JOB A | Starting at the first line of the records and ending at the line that contains "Legacy of Reed Mullin in Heartfelt Interview", arrange those lines as a JSON list of strings with one string per line. Skip blank lines and leave out the pictures.

Tuesday, January 27, 2015

KEVIN

(Because it’s always about “moi”—here are one man’s thoughts about how Kevin Crossland affected his life)

            When we met at Cal I liked him immediately.  And then I didn’t.  No doubt the feeling was mutual.  He was younger, a Beta (was there anything worse?)—loud and uninhibited.  We are what we hate—and I didn’t need another carefree, obnoxious lout like me infringing on my territory.
            But we were friends—as we had mutual respect for Cal, its traditions, and many other good guys vouched for him—a true sign of one’s character.  He was a friend of friends.
            We were never enemies—just not close.
            Then the Goobs and I returned from Nueva Djork, and began attending Cal functions.  Kevin was always there.  We re-kindled our relationship and found we had much more in common than we realized.
            He was a true Sacramento boy, as my mom had been a Sacto chic.  He was friends of the legendary Herb Jackson—as was Maggie—though Herb was probably a dozen years older than me and an equal number of years younger than Maggie and Jim Pop.
            The greatest running back to ever come out of Sacto—and truly one of life’s bad boys, but great guys—Herb was an original.  He loved me, because he loved Maggie.  And he loved Kevin, no doubt because he saw himself in him.  Bad boys of a feather and all that.
            I respected Kevin for that—and that respect grew over the years as I got to know him as an adult.
            Kevin wouldn’t let me roam.  He kept on me.  Made me better.  Argued with me incessantly and showed me the sunny side of life.
            He had his demons.  But unlike most of us, he had conquered them.  He saw that I had mine and without mentioning a word, he was determined help me overcome them.

[Items listed in a dataset]
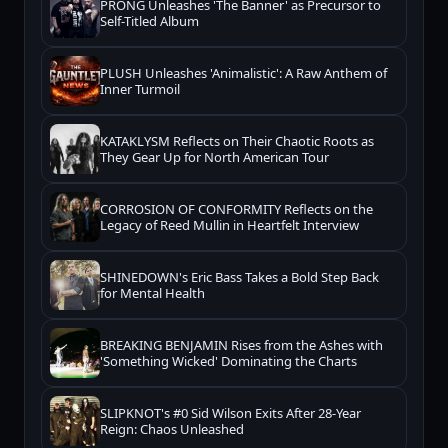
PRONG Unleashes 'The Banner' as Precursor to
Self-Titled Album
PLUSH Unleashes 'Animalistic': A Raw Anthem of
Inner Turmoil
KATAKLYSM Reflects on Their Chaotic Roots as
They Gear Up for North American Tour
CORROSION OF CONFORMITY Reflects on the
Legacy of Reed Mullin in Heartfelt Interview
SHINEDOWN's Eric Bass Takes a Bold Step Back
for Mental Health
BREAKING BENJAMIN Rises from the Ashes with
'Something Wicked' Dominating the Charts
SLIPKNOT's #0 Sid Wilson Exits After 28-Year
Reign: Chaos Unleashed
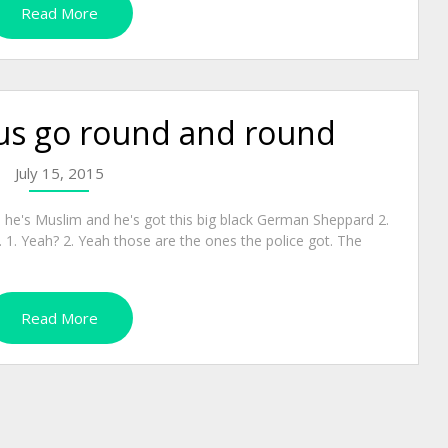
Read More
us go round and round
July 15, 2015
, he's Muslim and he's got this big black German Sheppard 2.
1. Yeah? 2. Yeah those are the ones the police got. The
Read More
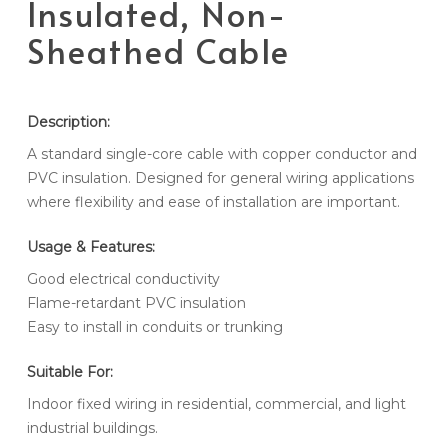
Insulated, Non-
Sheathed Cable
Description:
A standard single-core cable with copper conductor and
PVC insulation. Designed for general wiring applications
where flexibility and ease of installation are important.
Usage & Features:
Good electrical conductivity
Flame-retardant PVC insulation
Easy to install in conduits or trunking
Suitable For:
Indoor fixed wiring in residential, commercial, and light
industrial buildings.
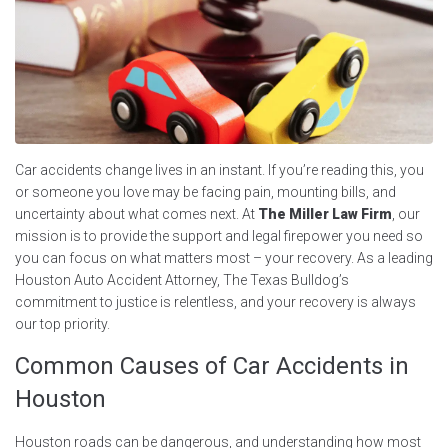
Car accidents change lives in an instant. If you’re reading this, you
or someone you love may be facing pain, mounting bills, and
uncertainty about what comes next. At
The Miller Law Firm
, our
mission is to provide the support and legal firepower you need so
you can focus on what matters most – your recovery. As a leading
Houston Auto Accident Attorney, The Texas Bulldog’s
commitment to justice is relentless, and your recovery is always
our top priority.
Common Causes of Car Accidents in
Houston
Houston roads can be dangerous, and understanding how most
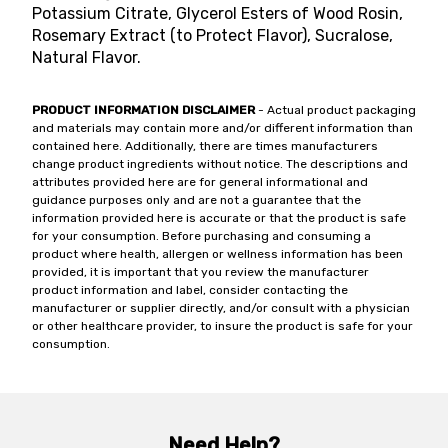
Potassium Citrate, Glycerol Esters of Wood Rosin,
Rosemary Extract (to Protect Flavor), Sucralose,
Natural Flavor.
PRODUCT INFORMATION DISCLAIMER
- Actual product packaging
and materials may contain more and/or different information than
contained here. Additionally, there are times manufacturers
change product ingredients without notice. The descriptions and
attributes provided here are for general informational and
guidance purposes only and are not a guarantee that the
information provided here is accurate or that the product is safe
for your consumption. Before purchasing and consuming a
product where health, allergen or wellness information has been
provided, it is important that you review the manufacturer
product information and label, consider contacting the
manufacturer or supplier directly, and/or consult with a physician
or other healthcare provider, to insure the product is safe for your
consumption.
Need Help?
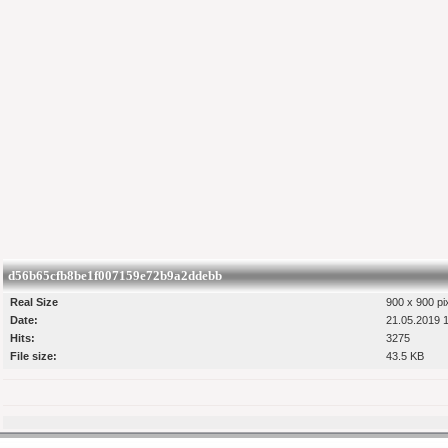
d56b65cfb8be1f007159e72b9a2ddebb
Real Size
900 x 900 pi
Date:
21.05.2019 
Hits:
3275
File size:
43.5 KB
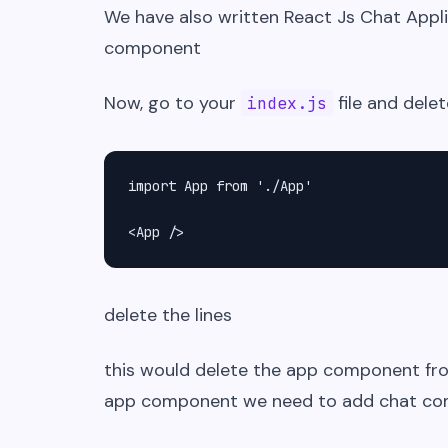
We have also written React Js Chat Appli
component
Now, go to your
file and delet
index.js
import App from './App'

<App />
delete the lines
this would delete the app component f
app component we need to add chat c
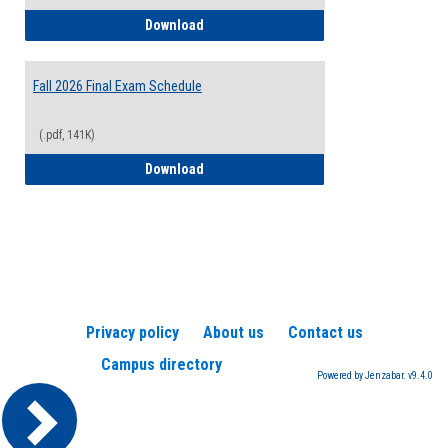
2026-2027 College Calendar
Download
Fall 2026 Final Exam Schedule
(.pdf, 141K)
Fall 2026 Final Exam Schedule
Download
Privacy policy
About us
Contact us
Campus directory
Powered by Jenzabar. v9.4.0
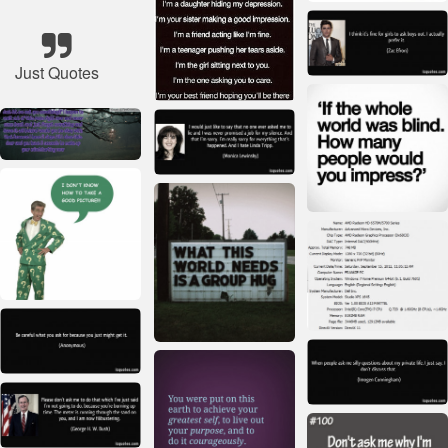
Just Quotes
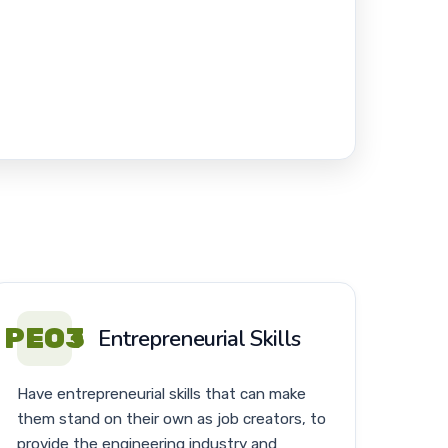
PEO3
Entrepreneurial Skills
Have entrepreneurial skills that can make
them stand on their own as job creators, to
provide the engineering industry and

JOB B |
Answer these about the remembrance of Kevin Crossland:
(i) When the two met at Cal, what was Kevin besides younger, loud and uninhibited?
(ii) Kevin was a true boy of which city?
(iii) Whom does the piece call the greatest running back to ever come out of Sacto?

WRITTEN ANSWER A |
[
  "PRONG Unleashes 'The Banner' as Precursor to",
  "Self-Titled Album",
  "PLUSH Unleashes 'Animalistic': A Raw Anthem of",
  "Inner Turmoil",
  "KATAKLYSM Reflects on Their Chaotic Roots as",
  "They Gear Up for North American Tour",
  "CORROSION OF CONFORMITY Reflects on the",
  "Legacy of Reed Mullin in Heartfelt Interview"
]

WRITTEN ANSWER B |
(i) A Beta.
(ii) Sacramento.
(iii) Herb Jackson.